Records provided:
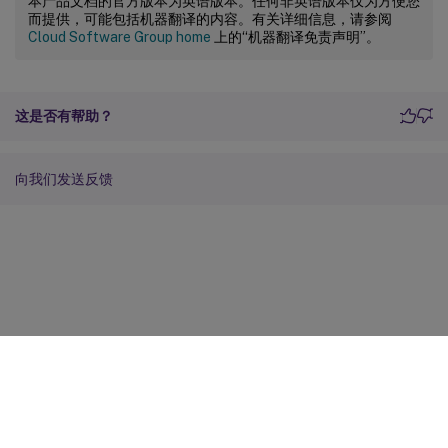
本产品文档的官方版本为英语版本。任何非英语版本仅为方便您
而提供，可能包括机器翻译的内容。有关详细信息，请参阅
Cloud Software Group home
上的“机器翻译免责声明”。
这是否有帮助？
向我们发送反馈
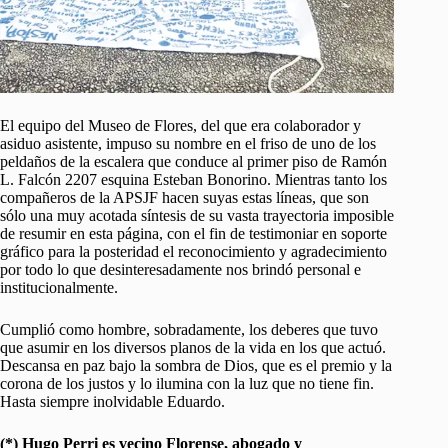
El equipo del Museo de Flores, del que era colaborador y
asiduo asistente, impuso su nombre en el friso de uno de los
peldaños de la escalera que conduce al primer piso de Ramón
L. Falcón 2207 esquina Esteban Bonorino. Mientras tanto los
compañeros de la APSJF hacen suyas estas líneas, que son
sólo una muy acotada síntesis de su vasta trayectoria imposible
de resumir en esta página, con el fin de testimoniar en soporte
gráfico para la posteridad el reconocimiento y agradecimiento
por todo lo que desinteresadamente nos brindó personal e
institucionalmente.
Cumplió como hombre, sobradamente, los deberes que tuvo
que asumir en los diversos planos de la vida en los que actuó.
Descansa en paz bajo la sombra de Dios, que es el premio y la
corona de los justos y lo ilumina con la luz que no tiene fin.
Hasta siempre inolvidable Eduardo.
(*) Hugo Perri es vecino Florense, abogado y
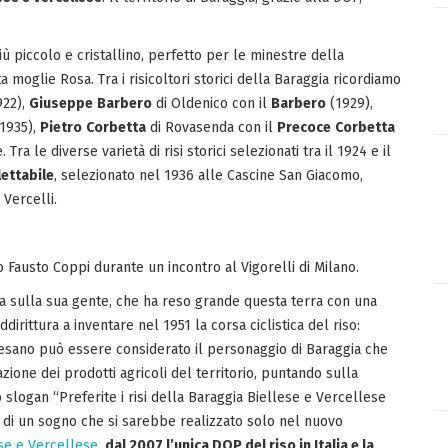
più piccolo e cristallino, perfetto per le minestre della
 moglie Rosa. Tra i risicoltori storici della Baraggia ricordiamo
922),
Giuseppe
Barbero
di Oldenico con il
Barbero
(1929),
1935),
Pietro
Corbetta
di Rovasenda con il
Precoce
Corbetta
Tra le diverse varietà di risi storici selezionati tra il 1924 e il
lettabile
, selezionato nel 1936 alle Cascine San Giacomo,
Vercelli.
 Fausto Coppi durante un incontro al Vigorelli di Milano.
nda sulla sua gente, che ha reso grande questa terra con una
dirittura a inventare nel 1951 la corsa ciclistica del riso:
Cesano può essere considerato il personaggio di Baraggia che
azione dei prodotti agricoli del territorio, puntando sulla
o slogan “Preferite i risi della Baraggia Biellese e Vercellese
 di un sogno che si sarebbe realizzato solo nel nuovo
se e Vercellese
,
dal 2007 l’unica DOP del riso in Italia e la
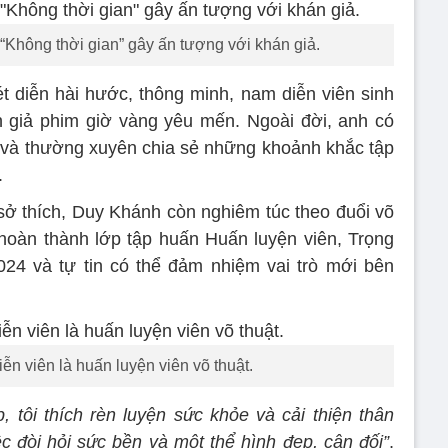
 “Không thời gian” gây ấn tượng với khán giả.
 diễn hài hước, thông minh, nam diễn viên sinh
giả phim giờ vàng yêu mến. Ngoài đời, anh có
 và thường xuyên chia sẻ những khoảnh khắc tập
.
 sở thích, Duy Khánh còn nghiêm túc theo đuổi võ
 hoàn thành lớp tập huấn Huấn luyện viên, Trọng
024 và tự tin có thể đảm nhiệm vai trò mới bên
ễn viên là huấn luyện viên võ thuật.
, tôi thích rèn luyện sức khỏe và cải thiện thân
c đòi hỏi sức bền và một thể hình đẹp, cân đối”
,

Problem statement: Retype the lines of the data between the line holding "più piccolo e" and the line holding "dirittura a inventare", inclusive.

Written answer:
più piccolo e cristallino, perfetto per le minestre della
 moglie Rosa. Tra i risicoltori storici della Baraggia ricordiamo
922),
Giuseppe
Barbero
di Oldenico con il
Barbero
(1929),
1935),
Pietro
Corbetta
di Rovasenda con il
Precoce
Corbetta
Tra le diverse varietà di risi storici selezionati tra il 1924 e il
lettabile
, selezionato nel 1936 alle Cascine San Giacomo,
Vercelli.
 Fausto Coppi durante un incontro al Vigorelli di Milano.
nda sulla sua gente, che ha reso grande questa terra con una
dirittura a inventare nel 1951 la corsa ciclistica del riso:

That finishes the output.